Back in 2001 Missionaries Jim and Roni Bowers were being flown by a missionary Pilot into Peru. With them were their six-year-old son Cory, and their infant daughter Charity. The Peruvian Air Force mistook the private plane for a drug cartel flyer. They opened fire, killing mother Roni and infant Charity.
At the funeral a few days later, Steve Saint, son of Nate Saint the missionary pilot who was martyred decades earlier at the hand of the Auca Indians, spoke one-on-one to heart broken Cory. He told him that he understood what it was like to lose a missionary parent at a very young age.
Elisabeth Elliot, whose husband Jim was also martyred by the Aucas on that same riverbank in South America alongside Nate Saint, then stood to speak. She began:
“You wonder what God is doing, and of course, we know that God never makes mistakes.

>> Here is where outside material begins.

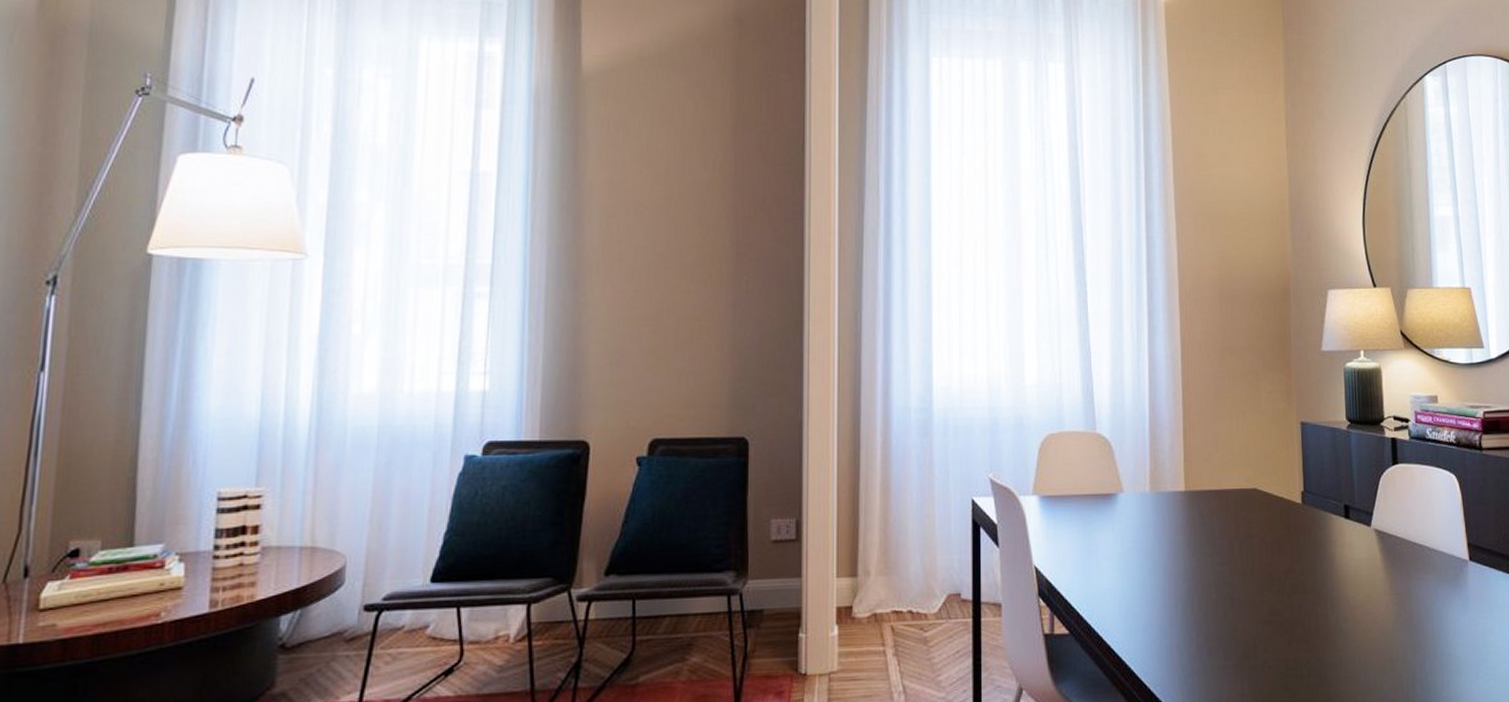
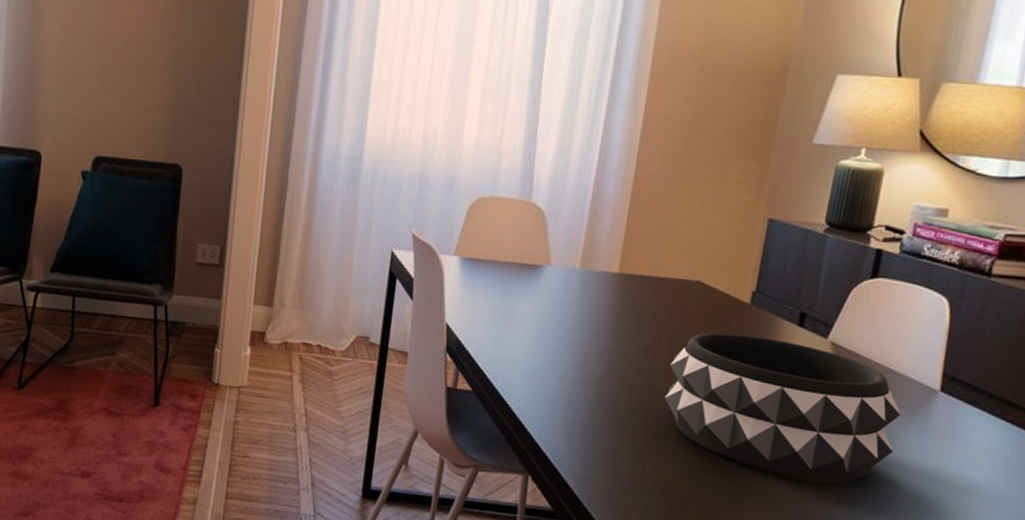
decorative bowl: none [1246,533,1447,667] -> present [664,332,901,482]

He knows exactly what He is doing, and suffering is never for nothing. . . .”
She ended with a poem by Martha Snell Nicholson (A “mendicant” is a beggar.):
I stood a mendicant of God before His royal throne
And begged him for one priceless gift, which I could call my own.
I took the gift from out His hand, but as I would depart
I cried, “But Lord this is a thorn and it has pierced my heart.
This is a strange, a hurtful gift, which Thou hast given me.”
He said, “My child, I give good gifts and gave My best to thee.”
I took it home and though at first the cruel thorn hurt sore,
As long years passed I learned at last to love it more and more.
I learned He never gives a thorn without this added grace,
He takes the thorn to pin aside the veil which hides His face.